◆ **Excerpted passage**:
↓↓↓

Dr. King is one of your heroes. He is one of everyone's heroes. You tell your kids stories about him to inspire them to care for others and stand up for the oppressed. But, truth be told, you don't know as much about him as you want. Plus, you have realized when people who remember the Civil Rights era talk about it, or when you read about it in passing, you aren't sure exactly how all the pieces fit together, what the chronology of events is. And God, that is annoying. So you got a book about the man who championed the movement.
"Martin Luther King Jr. A Life" is written by a reporter who covered the Civil Rights movement as it unfolded. Like many journalists, he thinks he is a better writer than he really is. If your multitudinous readers are necessitated to use google to decipher your syntax, they are under threat to lose the train of the sentence, which is tortured enough in the first place, and then, for the sake of example, they are lost in a sweltering sea; adrift in the vain hopes of surety as to where the subject, let alone the author, intended to go... Translation: Sometimes his writing was a bit pretentious.
Still, it was a perfectly succinct chronicling of Dr. King's life and a great way for you to jump deeper into the history of the movement which has inspired you and millions of others. Frady clearly worships Dr. King s a hero but he knows the man is human and he is honest about his faults. Frady does not shy away from King's many sexual affairs, although he does tend to excuse them due to some of the qualities he find most enviable within his hero.
Frady sets the stage quickly, moving the young Martin through his childhood and into college in a dozen pages. Martin's adolescence in Atlanta was characterized by his hyper emotionality, his prodigious vocabulary, his deep capacity to feel guilt, and his aversion to following his in father's footsteps as a commanding and charismatic preacher. After one year at college Martin surprisingly changed his trajectory and entered Crozer Theological Seminary determined to both serve humanity in a great cause and to become a pastor who was known for his logical and well reasoned messages.
After graduation Martin did not take a co-pastor position in his father's church, Ebenezer Baptist in Atlanta. Instead he married Coretta Scott and in August of 1954, the same year the Supreme Court declared segregated schools to be unconstitutional, Dr. King took over the pulpit of Dexter Avenue Baptist church in Montgomery, the capital of Alabama (and the original capital of the Confederacy).
A little over one year later, Rosa Parks, while riding home after work on a Montgomery city bus, refused to give up her seat to a white man. She was promptly arrested and the black community of Montgomery responded with a bus boycott. At first, Dr. King had no interest in becoming involved with the bus boycott. He begrudgingly joined the movement. His charisma and his intelligence, and his insistence that the boycott be characterized by a tactic of nonviolence, inspired the people coordinating the boycott to thrust him into a leadership role, and therefore into the national spotlight. As it turned out, Martin liked the role. It made him not only famous, but powerful and important, it made him a greater man than his father had ever dreamed of being.

↑↑↑

◆ **Material shown**:

↓↓↓

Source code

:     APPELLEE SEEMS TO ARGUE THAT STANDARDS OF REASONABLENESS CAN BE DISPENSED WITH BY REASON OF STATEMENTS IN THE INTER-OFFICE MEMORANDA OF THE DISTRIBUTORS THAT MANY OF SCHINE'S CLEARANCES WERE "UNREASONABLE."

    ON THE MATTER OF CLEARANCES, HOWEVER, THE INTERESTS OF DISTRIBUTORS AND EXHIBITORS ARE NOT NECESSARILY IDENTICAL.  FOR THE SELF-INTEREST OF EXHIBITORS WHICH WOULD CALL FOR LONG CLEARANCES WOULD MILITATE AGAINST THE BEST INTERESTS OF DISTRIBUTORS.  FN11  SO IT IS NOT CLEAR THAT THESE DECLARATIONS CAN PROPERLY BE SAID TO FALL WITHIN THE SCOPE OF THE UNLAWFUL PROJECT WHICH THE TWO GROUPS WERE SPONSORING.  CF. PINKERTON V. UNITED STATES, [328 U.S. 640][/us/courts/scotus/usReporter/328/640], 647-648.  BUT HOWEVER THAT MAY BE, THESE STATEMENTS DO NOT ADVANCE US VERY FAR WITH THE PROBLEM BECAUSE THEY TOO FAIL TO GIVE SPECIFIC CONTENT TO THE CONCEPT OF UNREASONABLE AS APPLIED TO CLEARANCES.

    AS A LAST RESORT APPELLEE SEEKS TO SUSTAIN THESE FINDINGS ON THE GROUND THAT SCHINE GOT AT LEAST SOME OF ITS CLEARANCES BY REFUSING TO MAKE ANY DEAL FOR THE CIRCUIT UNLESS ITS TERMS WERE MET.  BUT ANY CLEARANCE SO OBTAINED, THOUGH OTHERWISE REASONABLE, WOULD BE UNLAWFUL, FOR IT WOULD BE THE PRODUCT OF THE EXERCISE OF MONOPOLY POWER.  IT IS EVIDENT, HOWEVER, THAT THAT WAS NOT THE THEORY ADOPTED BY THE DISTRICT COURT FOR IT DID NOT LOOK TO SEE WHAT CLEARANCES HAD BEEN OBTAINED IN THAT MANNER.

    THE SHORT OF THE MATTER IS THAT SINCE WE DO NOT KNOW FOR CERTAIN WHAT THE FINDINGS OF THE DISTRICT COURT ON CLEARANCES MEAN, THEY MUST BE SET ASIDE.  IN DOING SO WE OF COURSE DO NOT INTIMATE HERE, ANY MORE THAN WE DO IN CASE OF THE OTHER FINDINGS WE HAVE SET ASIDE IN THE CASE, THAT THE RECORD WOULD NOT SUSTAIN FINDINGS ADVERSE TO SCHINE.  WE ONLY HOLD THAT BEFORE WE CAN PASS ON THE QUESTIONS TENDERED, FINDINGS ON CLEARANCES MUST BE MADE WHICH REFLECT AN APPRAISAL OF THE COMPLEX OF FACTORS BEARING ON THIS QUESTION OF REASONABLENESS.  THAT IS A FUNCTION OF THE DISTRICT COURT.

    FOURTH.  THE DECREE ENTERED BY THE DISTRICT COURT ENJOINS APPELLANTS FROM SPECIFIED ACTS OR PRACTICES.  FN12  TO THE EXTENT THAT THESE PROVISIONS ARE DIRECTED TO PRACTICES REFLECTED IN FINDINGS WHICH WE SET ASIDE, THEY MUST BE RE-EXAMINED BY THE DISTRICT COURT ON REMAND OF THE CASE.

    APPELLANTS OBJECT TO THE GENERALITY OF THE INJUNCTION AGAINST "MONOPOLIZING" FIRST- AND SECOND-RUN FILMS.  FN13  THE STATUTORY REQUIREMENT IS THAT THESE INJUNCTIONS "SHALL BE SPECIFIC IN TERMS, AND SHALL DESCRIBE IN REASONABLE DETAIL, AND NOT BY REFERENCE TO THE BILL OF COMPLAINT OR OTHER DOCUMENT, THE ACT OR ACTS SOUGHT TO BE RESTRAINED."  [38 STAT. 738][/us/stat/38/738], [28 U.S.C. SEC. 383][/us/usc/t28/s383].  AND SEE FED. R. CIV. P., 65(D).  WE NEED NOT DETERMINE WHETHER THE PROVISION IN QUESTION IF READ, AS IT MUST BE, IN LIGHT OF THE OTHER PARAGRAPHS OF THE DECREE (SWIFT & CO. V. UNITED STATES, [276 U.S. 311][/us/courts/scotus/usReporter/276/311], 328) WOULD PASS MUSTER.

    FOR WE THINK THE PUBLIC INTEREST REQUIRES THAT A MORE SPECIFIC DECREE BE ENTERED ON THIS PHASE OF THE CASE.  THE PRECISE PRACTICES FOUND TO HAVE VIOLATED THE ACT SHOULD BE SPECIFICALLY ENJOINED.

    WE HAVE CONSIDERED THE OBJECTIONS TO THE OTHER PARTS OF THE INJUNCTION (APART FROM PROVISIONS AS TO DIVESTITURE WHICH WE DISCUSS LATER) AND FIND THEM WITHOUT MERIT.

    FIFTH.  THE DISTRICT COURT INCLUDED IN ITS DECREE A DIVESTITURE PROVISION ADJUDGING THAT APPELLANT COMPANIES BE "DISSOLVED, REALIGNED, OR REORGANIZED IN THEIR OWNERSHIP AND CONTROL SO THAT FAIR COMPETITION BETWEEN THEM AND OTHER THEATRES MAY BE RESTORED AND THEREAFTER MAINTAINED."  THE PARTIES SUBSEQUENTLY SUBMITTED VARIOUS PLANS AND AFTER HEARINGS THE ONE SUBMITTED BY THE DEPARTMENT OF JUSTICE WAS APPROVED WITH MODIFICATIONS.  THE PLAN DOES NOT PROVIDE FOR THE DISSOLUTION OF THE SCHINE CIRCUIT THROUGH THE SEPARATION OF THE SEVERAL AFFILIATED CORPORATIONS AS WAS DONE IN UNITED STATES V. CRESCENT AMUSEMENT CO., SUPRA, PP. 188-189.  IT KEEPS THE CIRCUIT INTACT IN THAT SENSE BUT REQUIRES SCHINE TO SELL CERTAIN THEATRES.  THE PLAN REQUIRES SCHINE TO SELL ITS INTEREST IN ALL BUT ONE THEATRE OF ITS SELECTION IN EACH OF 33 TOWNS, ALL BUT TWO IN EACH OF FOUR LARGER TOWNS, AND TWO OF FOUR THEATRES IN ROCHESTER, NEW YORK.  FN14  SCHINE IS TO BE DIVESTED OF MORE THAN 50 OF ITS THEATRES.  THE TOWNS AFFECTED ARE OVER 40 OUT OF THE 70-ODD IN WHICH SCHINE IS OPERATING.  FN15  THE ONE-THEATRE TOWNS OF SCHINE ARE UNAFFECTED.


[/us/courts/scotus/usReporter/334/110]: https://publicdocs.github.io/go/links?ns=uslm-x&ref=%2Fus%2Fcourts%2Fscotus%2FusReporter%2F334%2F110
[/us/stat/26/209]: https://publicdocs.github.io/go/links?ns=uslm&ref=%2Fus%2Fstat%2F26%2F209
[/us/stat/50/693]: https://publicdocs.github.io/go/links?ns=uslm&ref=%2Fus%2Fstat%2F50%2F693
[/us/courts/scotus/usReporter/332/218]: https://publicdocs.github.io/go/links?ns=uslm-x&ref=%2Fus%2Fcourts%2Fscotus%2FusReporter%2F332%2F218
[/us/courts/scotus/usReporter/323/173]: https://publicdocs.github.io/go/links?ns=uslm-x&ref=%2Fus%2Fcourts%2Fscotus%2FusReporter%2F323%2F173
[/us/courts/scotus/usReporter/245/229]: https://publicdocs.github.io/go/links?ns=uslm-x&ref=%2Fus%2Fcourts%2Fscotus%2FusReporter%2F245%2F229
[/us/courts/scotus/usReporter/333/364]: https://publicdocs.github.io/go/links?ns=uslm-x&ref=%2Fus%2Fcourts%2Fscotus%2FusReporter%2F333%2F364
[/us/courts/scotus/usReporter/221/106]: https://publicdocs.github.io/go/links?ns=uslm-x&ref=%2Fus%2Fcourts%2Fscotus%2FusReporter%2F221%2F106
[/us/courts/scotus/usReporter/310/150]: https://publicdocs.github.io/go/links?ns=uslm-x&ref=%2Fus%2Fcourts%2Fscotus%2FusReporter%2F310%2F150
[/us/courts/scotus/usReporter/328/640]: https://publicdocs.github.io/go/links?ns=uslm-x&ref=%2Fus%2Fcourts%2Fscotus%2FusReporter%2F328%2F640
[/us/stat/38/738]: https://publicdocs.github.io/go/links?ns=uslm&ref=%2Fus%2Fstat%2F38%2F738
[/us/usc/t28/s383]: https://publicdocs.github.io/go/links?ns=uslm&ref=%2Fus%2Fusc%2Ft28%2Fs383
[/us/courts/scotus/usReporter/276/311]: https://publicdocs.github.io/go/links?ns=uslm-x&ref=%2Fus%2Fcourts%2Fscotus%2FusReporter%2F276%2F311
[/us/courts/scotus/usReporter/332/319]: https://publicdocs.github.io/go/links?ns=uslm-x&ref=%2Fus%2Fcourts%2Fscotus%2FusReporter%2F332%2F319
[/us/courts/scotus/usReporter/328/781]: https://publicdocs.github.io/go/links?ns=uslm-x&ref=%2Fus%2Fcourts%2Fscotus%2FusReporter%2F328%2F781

↑↑↑

◆ **Problems and tasks**:
• A. According to the book review, in what month and year did Dr. King take over the pulpit of Dexter Avenue Baptist church in Montgomery?
• B. Reproduce the passage of the book review from "Dr. King is" up to and including "championed the movement.".

◆ **Responses**:
• A. August 1954

• B.
Dr. King is one of your heroes. He is one of everyone's heroes. You tell your kids stories about him to inspire them to care for others and stand up for the oppressed. But, truth be told, you don't know as much about him as you want. Plus, you have realized when people who remember the Civil Rights era talk about it, or when you read about it in passing, you aren't sure exactly how all the pieces fit together, what the chronology of events is. And God, that is annoying. So you got a book about the man who championed the movement.